L'amour l'amitié flagrants délits de jeunesse

de bien de plus nous avons besoin

et le monde arrive et apporte

seulement du cotton sordide dans les poches.

 

JM                                                                        

 

Nicolau Saião – Monforte do Alentejo (Portalegre) 1946. É poeta, publicista, actor-declamador e artista plástico.  

Participou em mostras de Arte Postal em países como Espanha, França, Itália, Polónia, Brasil, Canadá, Estados Unidos e Austrália, além de ter exposto individual e colectivamente em lugares como Lisboa, Paris, Porto, Badajoz, Cáceres, Estremoz, Figueira da Foz, Almada, Tiblissi, Sevilha, etc.   
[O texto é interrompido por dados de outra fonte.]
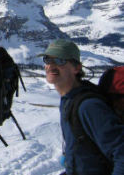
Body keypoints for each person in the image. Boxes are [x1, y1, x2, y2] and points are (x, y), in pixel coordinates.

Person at [40, 39, 124, 175]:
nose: (51, 66)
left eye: (60, 60)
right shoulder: (68, 100)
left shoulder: (89, 106)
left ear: (77, 68)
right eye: (48, 60)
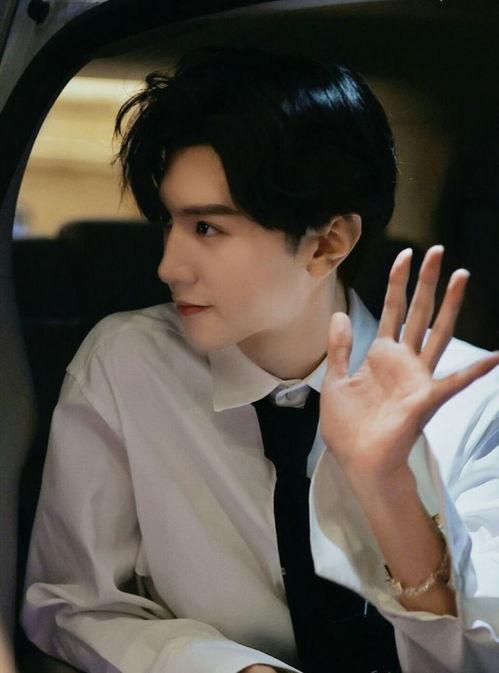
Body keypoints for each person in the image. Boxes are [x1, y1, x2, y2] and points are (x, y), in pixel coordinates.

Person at [21, 46, 499, 673]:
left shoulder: (472, 399)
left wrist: (388, 487)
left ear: (327, 243)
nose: (167, 266)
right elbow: (72, 605)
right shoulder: (127, 363)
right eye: (168, 222)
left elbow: (481, 654)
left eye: (208, 228)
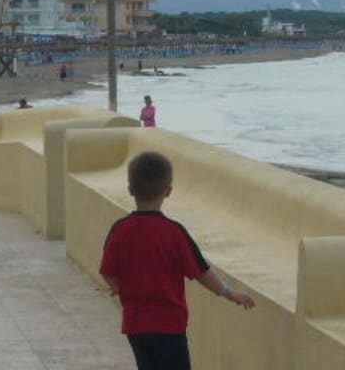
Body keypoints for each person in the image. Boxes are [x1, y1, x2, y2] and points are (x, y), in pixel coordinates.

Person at [100, 151, 254, 370]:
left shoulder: (119, 230)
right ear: (168, 191)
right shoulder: (173, 233)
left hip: (135, 324)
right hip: (168, 325)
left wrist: (117, 287)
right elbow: (201, 272)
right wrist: (229, 293)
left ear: (131, 189)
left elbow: (107, 271)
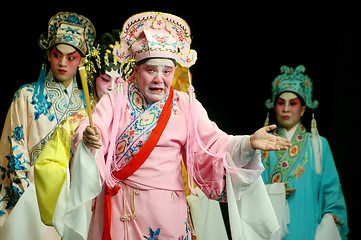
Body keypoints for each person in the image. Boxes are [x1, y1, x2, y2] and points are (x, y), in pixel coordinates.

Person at [72, 12, 291, 240]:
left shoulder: (185, 105)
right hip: (123, 211)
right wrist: (88, 138)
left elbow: (214, 144)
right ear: (135, 71)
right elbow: (93, 128)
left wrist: (247, 143)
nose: (159, 79)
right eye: (150, 70)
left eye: (166, 71)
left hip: (168, 213)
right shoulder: (115, 100)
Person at [0, 11, 95, 235]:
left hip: (73, 199)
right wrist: (28, 196)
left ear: (81, 61)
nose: (63, 63)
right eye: (57, 55)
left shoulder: (88, 105)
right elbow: (14, 148)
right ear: (48, 56)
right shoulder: (26, 96)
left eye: (71, 57)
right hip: (31, 197)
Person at [34, 30, 132, 229]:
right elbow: (48, 167)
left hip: (129, 210)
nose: (112, 88)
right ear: (93, 79)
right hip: (89, 209)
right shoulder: (74, 123)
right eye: (105, 79)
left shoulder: (135, 123)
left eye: (119, 81)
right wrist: (77, 177)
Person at [261, 65, 349, 239]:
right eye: (281, 103)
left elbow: (332, 196)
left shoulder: (318, 145)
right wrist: (273, 192)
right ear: (274, 107)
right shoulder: (264, 144)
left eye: (293, 103)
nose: (286, 109)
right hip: (271, 231)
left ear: (302, 109)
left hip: (308, 230)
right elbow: (249, 191)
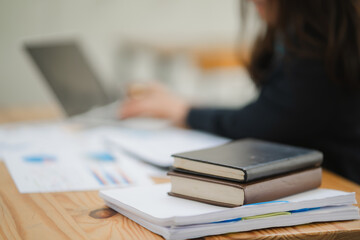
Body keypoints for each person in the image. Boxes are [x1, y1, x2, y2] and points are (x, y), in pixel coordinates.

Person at [120, 0, 360, 184]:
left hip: (341, 186)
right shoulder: (313, 35)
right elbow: (274, 110)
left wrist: (185, 112)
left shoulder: (318, 52)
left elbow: (267, 123)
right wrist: (188, 108)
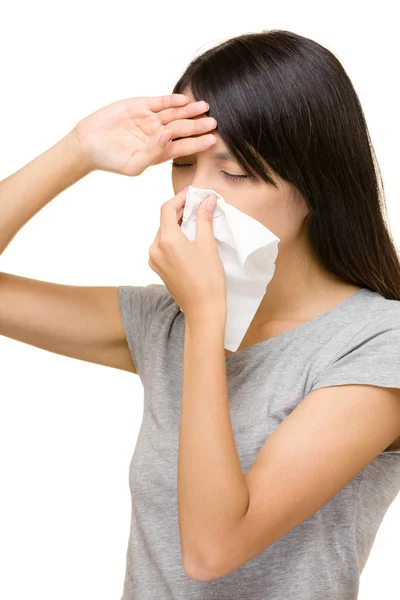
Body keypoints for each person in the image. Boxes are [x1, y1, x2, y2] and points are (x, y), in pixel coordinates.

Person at [1, 28, 399, 600]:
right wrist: (77, 150)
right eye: (183, 164)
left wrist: (207, 318)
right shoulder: (168, 320)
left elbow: (212, 550)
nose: (195, 199)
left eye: (234, 173)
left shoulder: (376, 345)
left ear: (318, 185)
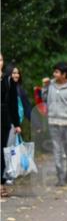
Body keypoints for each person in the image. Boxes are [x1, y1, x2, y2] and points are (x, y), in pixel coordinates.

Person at [1, 54, 23, 195]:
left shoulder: (8, 80)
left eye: (1, 59)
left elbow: (14, 104)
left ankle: (1, 184)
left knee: (1, 151)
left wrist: (16, 124)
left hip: (3, 119)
Em 1992 a Associação Portuguesa de Escritores atribuiu o prémio Revelação/Poesia ao seu livro “Os objectos inquietantes”. Autor ainda de “Assembleia geral” (1990), “Passagem de nível”, teatro (1992), “Flauta de Pan” (1998), “Os olhares perdidos” (2001), “O desejo dança na poeira do tempo”, “Escrita e o seu contrário” (a sair).    

No Brasil foi editada em finais de 2006 uma antologia da sua obra poética e plástica (“Olhares perdidos”) organizada por Floriano Martins para a Ed. Escrituras. Pela mão de António Cabrita saiu em Moçambique (2008), “O armário de Midas”, estando para sair “Poemas dos quatro cantos”(antologia).       

Fez para a “Black Sun Editores” a primeira tradução mundial integral de “Os fungos de Yuggoth” de H.P.Lovecraft (2002), que anotou, prefaciou e ilustrou, o mesmo se dando com o livro do poeta brasileiro Renato Suttana “Bichos” (2005).  

Organizou, coordenou e prefaciou a antologia internacional “Poetas na surrealidade em Estremoz” (2007) e co-organizou/prefaciou ”Na Liberdade – poemas sobre o 25 de Abril”. 

Tem colaborado em  espaços culturais de vários países: “DiVersos” (Bruxelas/Porto), “Albatroz” (Paris), “Os arquivos de Renato Suttana”, “Agulha”, Cronópios, “Jornal de Poesia”, “António Miranda” (Brasil), Mele (Honolulu), “Bicicleta”, “Espacio/Espaço Escrito (Badajoz), “Bíblia”, “Saudade”, “Callipolle”, “La Lupe”(Argentina) “A cidade”, “Petrínea”, “Sílex”, “Colóquio Letras”, “Velocipédica Fundação”, “Jornal de Poetas e Trovadores”, “A Xanela” (Betanzos), “Revista 365”, “Laboratório de poéticas” (Brasil), “Revista Decires” (Argentina), “Botella del Náufrago”(Chile)...  

Prefaciou os livros “O pirata Zig-Zag” de Manuel de Almeida e Sousa, “Fora de portas” de Carlos Garcia de Castro, “Mansões abandonadas” de José do Carmo Francisco (Editorial Escrituras), “Estravagários” de Nuno Rebocho e “Chão de Papel” de Maria Estela Guedes (Apenas Livros Editora). 

Nos anos 90 orientou e dirigiu o suplemento literário “Miradouro”, saído no “Notícias de Elvas”. Co-coordenou “Fanal”, suplemento cultural publicado mensalmente no semanário alentejano ”O Distrito de Portalegre”, de Março de 2000 a Julho de 2003. 

Organizou, com Mário Cesariny e C. Martins, a exposição “O Fantástico e o Maravilhoso” (1984) e, com João Garção, a mostra de mail art “O futebol” (1995).  

Concebeu, realizou e apresentou o programa radiofónico “Mapa de Viagens”, na Rádio Portalegre (36 emissões) e está representado em antologias de poesia e pintura. O cantor espanhol Miguel Naharro incluiu-o no álbum “Canciones lusitanas”.  

Até se aposentar em 2005, foi durante 14 anos o responsável pelo Centro de Estudos José Régio, na dependência do município de Portalegre.  

É membro honorário da Confraria dos Vinhos de Felgueiras. Em 1992 o município da sua terra natal atribuiu-lhe o galardão de Cidadão Honorário e, em 2001, a cidade de Portalegre comemorou os seus 30 anos de actividade cívica e cultural outorgando-lhe a medalha de prata de Mérito Municipal.